AFP

A candidata à presidência do Peru Keiko Fujimori, do Partido Força Popular, no ato de encerramento de campanha em Lima

(afp_tickers)

A campanha presidencial no Peru foi encerrada nesta quinta-feira com três candidatos com chances reais à eleição de 10 de abril: Keiko Fujimori (direita), que lidera as pesquisas, Pedro Pablo Kuczynski (centro), e Veronika Mendoza (esquerda).

Candidata da Força Popular, Keiko Fujimori escolheu Lima, seu principal reduto eleitoral, para o comício de encerramento da campanha, ao qual chega com 35% das intenções de voto.

O segundo turno está previsto para o dia 5 de junho caso nenhum dos candidatos obtenha mais de 50% dos votos.

Keiko, 40 anos, filha do presidente Alberto Fujimori, reuniu seus partidários na esplanada do Estádio Monumental, um amplo espaço público utilizado tradicionalmente para shows de música pop na periferia leste de Lima.

A representante da Força Popular percorreu todo o Peru, visitando especialmente a zona rural, onde a lembrança da gestão assistencialista de seu pai ainda é muito viva.

Lima também foi o palco do último comício da candidata da Frente Ampla, Verónika Mendoza, que aparece em empate técnico com Pedro Pablo Kuczynski, da Peruanos pela Mudança, ambos com 15% das intenções de voto.

Mendoza reuniu seus partidários na Praça 2 de Maio, no centro de Lima, tradicional local de manifestações operárias e da esquerda peruana há 40 anos.

Pedro Pablo Kuczynski escolheu a cidade de Cuzco, a antiga capital do Império Inca, no sudeste do país, região onde precisa angariar votos para chegar ao segundo turno.

No total, dez candidatos concorrem à presidência para substituir - a partir de 28 de julho e por um período de cinco anos - o presidente Ollanta Humala.

No total, 23 milhões de peruanos estão habilitados a votar.

A partir desta sexta-feira estão proibidas reuniões ou manifestações públicas de caráter político, segundo a legislação eleitoral, mas a propaganda nos meios de comunicação está autorizada até o final do dia.

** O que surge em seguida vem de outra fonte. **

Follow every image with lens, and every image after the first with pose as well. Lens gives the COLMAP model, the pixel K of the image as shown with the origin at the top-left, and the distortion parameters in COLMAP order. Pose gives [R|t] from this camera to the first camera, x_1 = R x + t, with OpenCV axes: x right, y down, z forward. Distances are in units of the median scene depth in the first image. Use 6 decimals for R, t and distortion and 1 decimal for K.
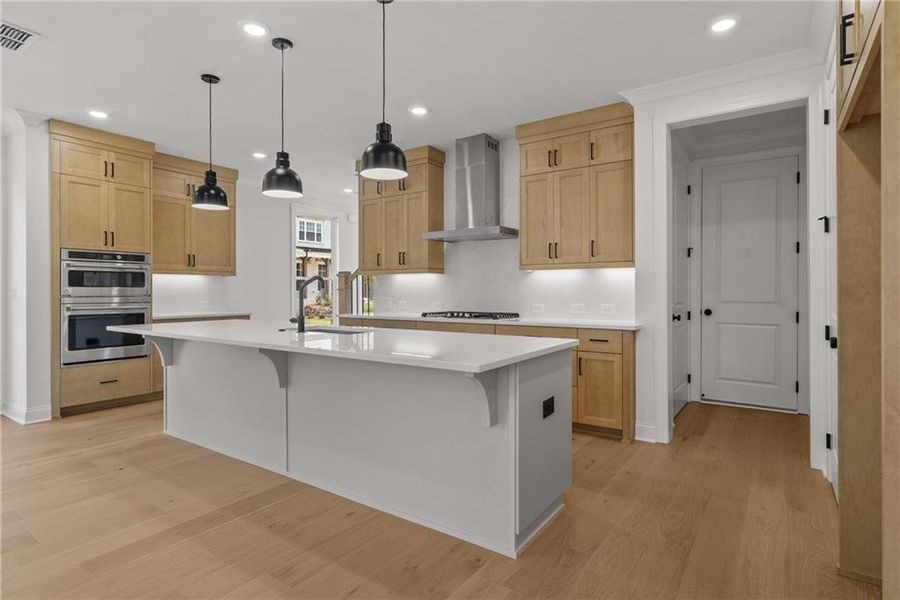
lens RADIAL K [[473.9, 0, 447.7], [0, 473.9, 287.7], [0, 0, 1]] dist [0.002871, 0.000879]
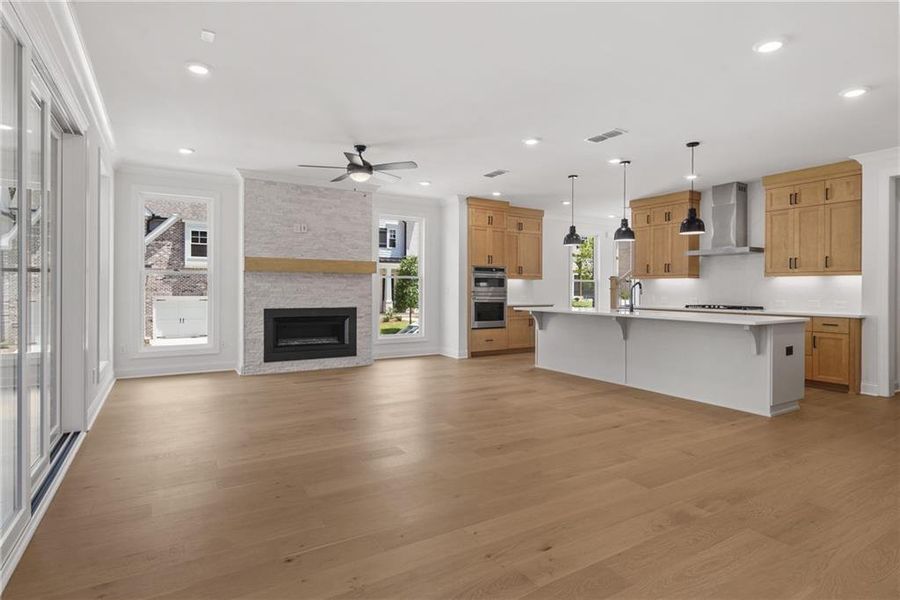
lens RADIAL K [[470.2, 0, 450.2], [0, 470.2, 290.1], [0, 0, 1]] dist [0.006196, 0.001347]
pose [[0.917318, 0.006759, -0.398098, -0.160866], [-0.002635, 0.999937, 0.010908, -0.009207], [0.398147, -0.008957, 0.917278, -0.724943]]
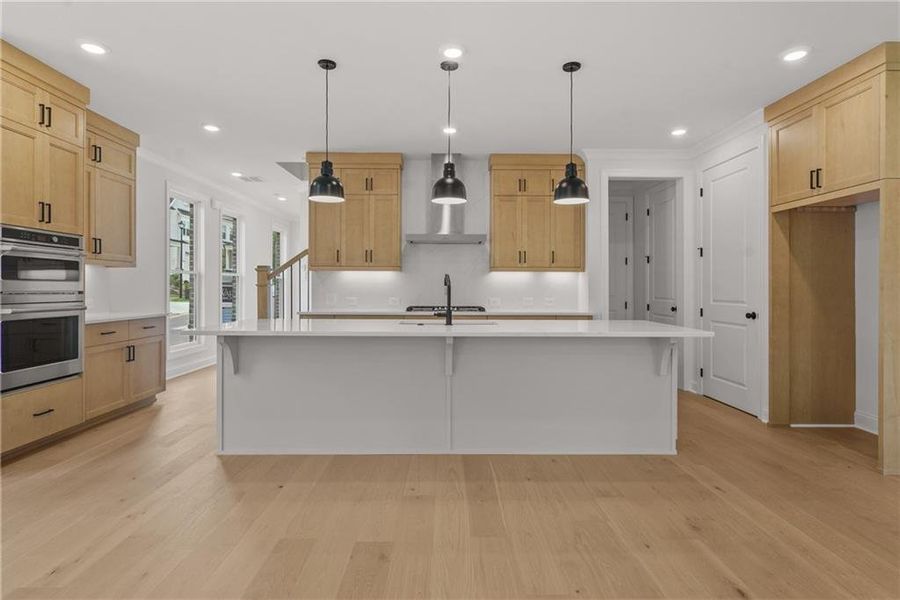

A campanha foi marcada pelo impedimento ou a renúncia de quase a metade dos candidatos, após a adoção da nova lei eleitoral, aprovada aos trancos e barrancos pelo Congresso e que sanciona com a eliminação os políticos que entregam doações, inclusive no dia da eleição.

Entre renúncias e expulsões, dos 19 candidatos que iniciaram a disputa, em janeiro, restam apenas dez.

Entre os impedidos estão César Acuña, empresário que doou dinheiro durante uma atividade de apostolado, e Julio Guzmán, que em fevereiro era segundo nas pesquisas e foi eliminado por descumprir normas administrativas nas primárias do seu partido.

Keiko Fujimori também foi investigada, mas se saiu bem porque, apesar de estar presente em uma atividade de campanha em que houve entrega de dinheiro, ela não o fez diretamente.

Até o próprio secretário-geral da OEA, Luis Almagro, advertiu para o risco de eleições "semi-democráticas" por culpa desta lei. O JNE e os organismos eleitorais esclareceram que não têm mais remédio que aplicar a lei, culpando o Congresso pelas "perversões" que gerou.

Em 10 de abril, os peruanos também elegerão os 130 parlamentares que integram o Congresso unicameral.